ЗАДАНИЕ 1:
Изложите в двух предложениях главное содержание приведенного ниже отрывка о патриотической истерии.
ЗАДАНИЕ 2:
Продолжите текст о патриотических истериях в России, начав сразу после его последнего предложения.

ПРЕДОСТАВЛЕННЫЙ ОТРЫВОК:
::::::

Глава 13 ПАТРИОТИЧЕСКАЯ ИСТЕРИЯ

После разговора о лексиконе Русской идеи, в котором мы довольно подробно разобрались с такими ключевыми ее понятиями, как «наполеоновский комплекс России» и «идея-гегемон», я едва ли должен убеждать читателя в первостепенной важности понятийного аппарата для новой отрасли знания. На самом деле, как мы теперь понимаем, сами по себе факты ничто без такого аппарата. Как писал крупнейший русский историк Василий Осипович Ключевский, «факт, не приведенный в [концептуальную] схему, есть лишь смутное представление, из которого нельзя сделать научного употребления». С еще большей экспрессией подтвердил это знаменитый французский историк Фернан Бродель, когда сказал: «Факты — это пыль».

С понятием «патриотическая истерия», однако, столкнулись мы лишь вскользь, говоря о последней ошибке Николая I 1853–1855 годов, внезапно оборвавшей его бесконечное, казалось, правление и приведшей к внешнеполитической катастрофе, оставшейся в истории под названием «Крымская война». Между тем такие истерии, время от времени охватывавшие подобно лесному пожару страну, сопровождали практически всю полутора-столетнюю историю Русской идеи и порою играли в ней роль, сопоставимую с наполеоновским комплексом.

А.И. Герцен


Не обходились они, конечно, без государственной пропаганды, добавлявшей в них хворосту, но коренились все-таки в самой атмосфере общества, зараженного вирусом имперского национализма. Одно мы, по крайней мере, можем утверждать с уверенностью: до возникновения Русской идеи подобных патриотических истерий Россия не знала. Это довольно точный индикатор: если начинает вдруг общество биться как в падучей, можно не сомневаться, что девизом или, если хотите, идеей-гегемоном страны опять стала «Россия не Европа».

Первый известный нам случай такой истерии произошел, как бы подтверждая это правило, уже через три года после того, как уваровская доктрина православия, самодержавия и народности была объявлена официальной государственной идеологией России. Герцен, как мы скоро увидим, дорого заплатил впоследствии за то, что не понял того, что случилось, отнесся к этому событию иронически. «Для того чтобы отрезаться от Европы, от просвещения, от революции, испугавшей его с 14 декабря, Николай поднял хоругвь Православия, Самодержавия и Народности, отделанную на манер прусского штандарта, — писал он, легкомысленно высмеивая уваровское нововведение. — Патриотизм выродился, с одной стороны, в подлую циническую лесть «Северной пчелы», а с другой — в пошлый загоскинский «патриотизм», называющий Шую Манчестером, Шебуева — Рафаэлем, хвастающий штыками и пространством от льдов Торнео до гор Тавриды». Всего-то.

::::::

ПРЕДОСТАВЛЕННЫЕ МАТЕРИАЛЫ:
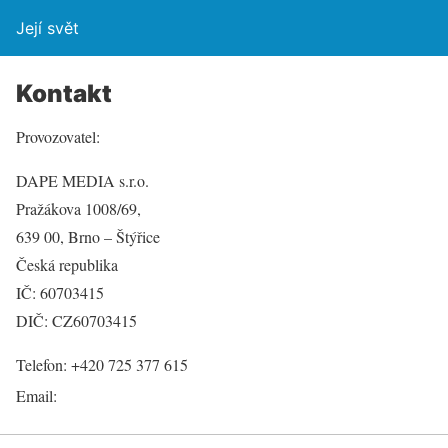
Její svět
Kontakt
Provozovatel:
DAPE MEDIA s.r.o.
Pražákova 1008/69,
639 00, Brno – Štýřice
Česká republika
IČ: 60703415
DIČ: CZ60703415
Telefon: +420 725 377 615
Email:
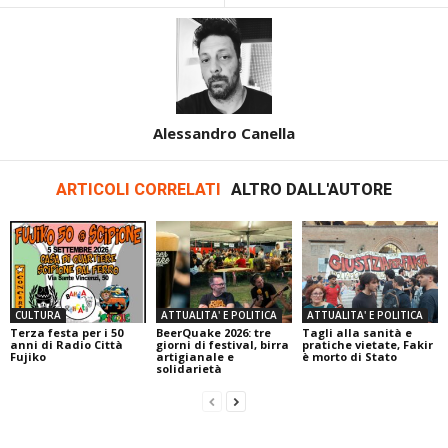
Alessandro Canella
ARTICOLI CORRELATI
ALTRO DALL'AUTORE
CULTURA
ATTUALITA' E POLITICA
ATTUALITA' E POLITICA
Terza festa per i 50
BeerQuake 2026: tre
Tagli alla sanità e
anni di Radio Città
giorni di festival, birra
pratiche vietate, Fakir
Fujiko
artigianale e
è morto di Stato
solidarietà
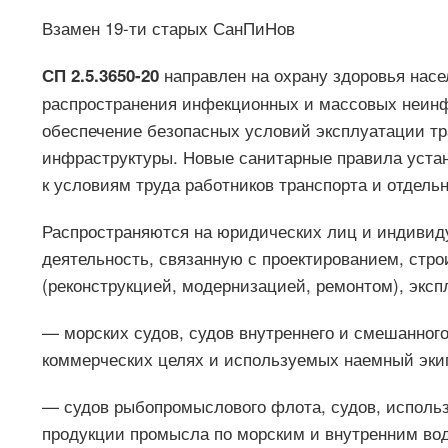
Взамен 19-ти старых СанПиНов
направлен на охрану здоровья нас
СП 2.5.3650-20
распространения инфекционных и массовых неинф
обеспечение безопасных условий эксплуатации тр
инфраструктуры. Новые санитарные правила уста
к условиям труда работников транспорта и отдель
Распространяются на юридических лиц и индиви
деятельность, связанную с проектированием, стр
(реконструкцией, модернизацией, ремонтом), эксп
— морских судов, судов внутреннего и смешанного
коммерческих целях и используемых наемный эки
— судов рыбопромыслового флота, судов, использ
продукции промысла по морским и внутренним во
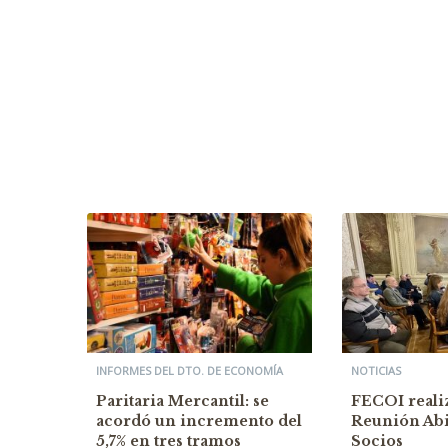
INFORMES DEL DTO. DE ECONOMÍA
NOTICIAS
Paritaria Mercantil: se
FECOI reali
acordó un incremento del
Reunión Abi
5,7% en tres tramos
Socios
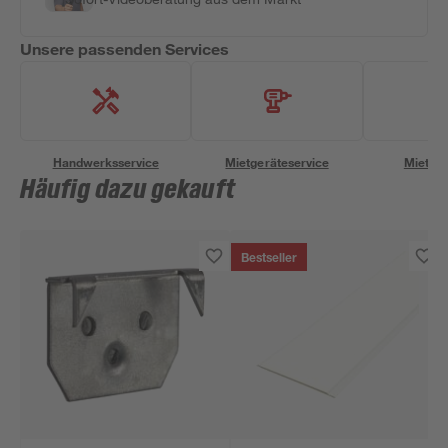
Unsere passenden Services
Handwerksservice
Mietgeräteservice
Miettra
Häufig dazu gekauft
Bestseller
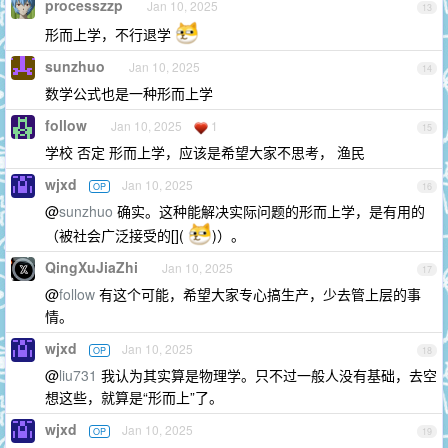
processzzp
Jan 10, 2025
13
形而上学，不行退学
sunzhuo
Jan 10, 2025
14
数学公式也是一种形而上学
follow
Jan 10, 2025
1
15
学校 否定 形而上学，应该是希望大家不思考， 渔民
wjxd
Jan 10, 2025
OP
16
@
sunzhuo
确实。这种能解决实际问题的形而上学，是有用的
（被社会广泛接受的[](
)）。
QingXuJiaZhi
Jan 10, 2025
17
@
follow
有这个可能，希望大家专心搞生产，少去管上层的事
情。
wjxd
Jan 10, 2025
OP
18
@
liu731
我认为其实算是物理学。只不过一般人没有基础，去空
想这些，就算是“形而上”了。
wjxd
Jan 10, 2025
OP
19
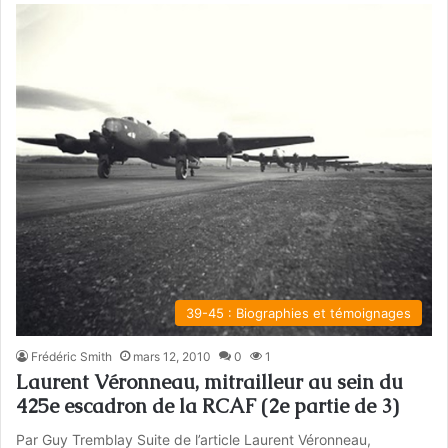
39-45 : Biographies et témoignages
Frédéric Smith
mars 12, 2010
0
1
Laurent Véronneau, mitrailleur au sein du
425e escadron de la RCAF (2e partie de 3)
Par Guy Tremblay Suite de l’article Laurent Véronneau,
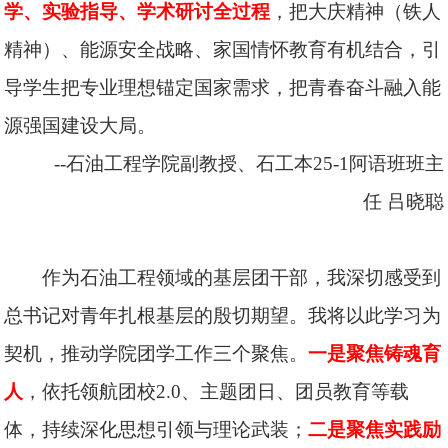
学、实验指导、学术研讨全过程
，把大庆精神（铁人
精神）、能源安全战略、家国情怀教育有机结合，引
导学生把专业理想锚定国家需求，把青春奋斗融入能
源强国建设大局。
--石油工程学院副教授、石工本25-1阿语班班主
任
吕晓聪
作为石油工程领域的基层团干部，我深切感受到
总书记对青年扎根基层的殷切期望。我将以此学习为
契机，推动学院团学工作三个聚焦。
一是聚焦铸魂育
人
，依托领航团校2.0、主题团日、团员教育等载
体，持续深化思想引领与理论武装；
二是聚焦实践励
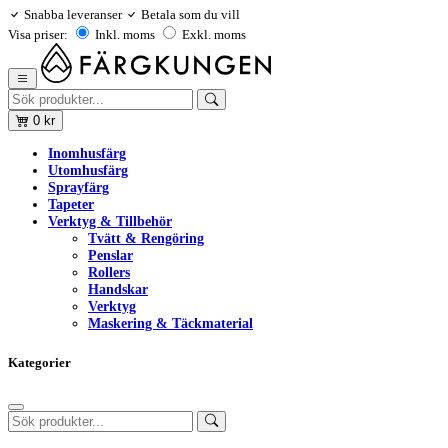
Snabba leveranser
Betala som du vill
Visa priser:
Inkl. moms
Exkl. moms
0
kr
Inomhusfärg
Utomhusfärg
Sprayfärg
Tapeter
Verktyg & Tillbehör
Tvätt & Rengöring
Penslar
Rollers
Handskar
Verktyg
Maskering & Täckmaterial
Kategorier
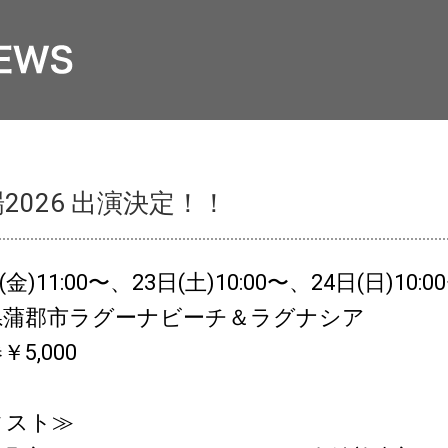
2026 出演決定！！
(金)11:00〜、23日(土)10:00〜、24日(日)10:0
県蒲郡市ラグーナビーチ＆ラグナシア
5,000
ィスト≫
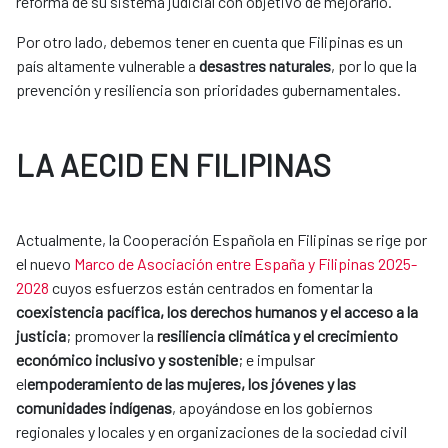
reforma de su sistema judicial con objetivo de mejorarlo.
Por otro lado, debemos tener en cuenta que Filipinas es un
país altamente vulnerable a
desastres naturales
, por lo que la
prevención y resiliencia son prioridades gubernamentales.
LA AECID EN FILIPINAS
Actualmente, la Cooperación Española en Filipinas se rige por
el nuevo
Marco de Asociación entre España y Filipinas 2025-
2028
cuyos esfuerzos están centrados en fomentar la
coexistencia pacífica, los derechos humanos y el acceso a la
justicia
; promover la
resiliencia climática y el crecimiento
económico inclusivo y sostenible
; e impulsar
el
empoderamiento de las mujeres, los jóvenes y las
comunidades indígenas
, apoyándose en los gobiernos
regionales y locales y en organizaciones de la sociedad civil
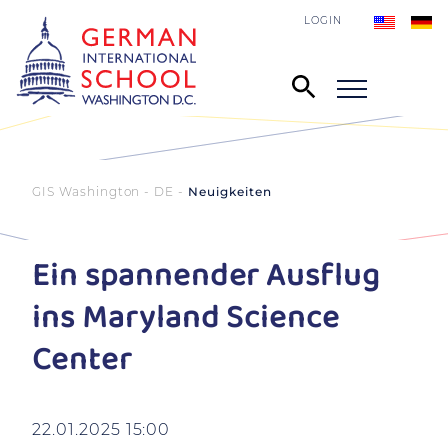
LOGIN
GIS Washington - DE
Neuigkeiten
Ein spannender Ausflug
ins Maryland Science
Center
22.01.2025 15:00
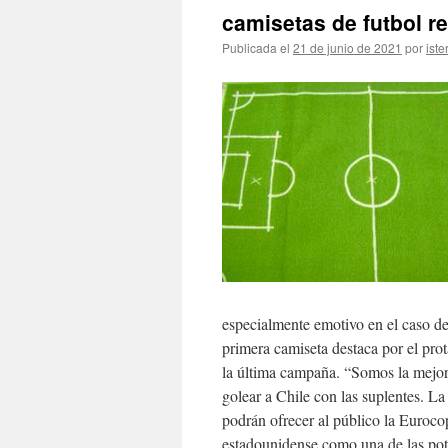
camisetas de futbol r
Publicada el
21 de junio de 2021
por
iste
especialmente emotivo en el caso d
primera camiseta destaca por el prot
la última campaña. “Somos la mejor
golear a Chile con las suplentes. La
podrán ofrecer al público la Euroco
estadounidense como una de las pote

::::::

РЕЗУЛЬТАТ ВЫПОЛНЕНИЯ 1:
Автор подчеркивает важность понятийного аппарата и обращается к понятию «патриотическая истерия», указывая, что такие истерии сопровождали практически всю полуторастолетнюю историю Русской идеи и коренились в атмосфере общества, хотя государственная пропаганда и подбрасывала в них хворосту. По его утверждению, до возникновения Русской идеи Россия подобных истерий не знала, а первый известный случай произошел через три года после провозглашения уваровской доктрины официальной идеологией, причем Герцен отнесся к этому событию иронически.

РЕЗУЛЬТАТ ВЫПОЛНЕНИЯ 2:
У читателя этого остроумного и элегантного пассажа невольно создавалось впечатление, будто Русская идея держалась на одних лишь «льстецах» и «пошляках». Исследователь Русской идеи, известный литературовед Александр Николаевич Пыпин, с чьей легкой руки и вошла эта первая ее ипостась в историю под именем официальной народности, был совсем другого мнения о ее могуществе — и опасности. «Даже сильные умы и таланты, — говорил он, — сживались с нею и усваивали ее теорию». Достаточно сказать, что насчитывала она среди своих апологетов такие имена, как Гоголь или Тютчев. Что уж говорить о публике попроще? Уже в 1836 году патриотическая истерия подтвердила правоту Пыпина. «Люди всех слоев и категорий общества, — рассказывал он, — соединились в одном общем вопле проклятия человеку, дерзнувшему оскорбить Россию. Студенты Московского университета изъявили, как говорят, желание с оружием в руках мстить за оскорбление нации».

Читатель, я думаю, уже догадался, кто был этот «дерзнувший», которому намеревались мстить с оружием в руках. Конечно же, тот, кто написал: «Прекрасная вещь — любовь к отечеству, но еще прекраснее — любовь к истине». И добавил: «Было бы прискорбно, если б нам все еще приходилось любить места, где мы родились, на манер самоедов». Петр Яковлевич Чаадаев, конечно. В 1830-е критического текста о русской истории оказалось довольно, чтобы публика сочла его «национал-предателем».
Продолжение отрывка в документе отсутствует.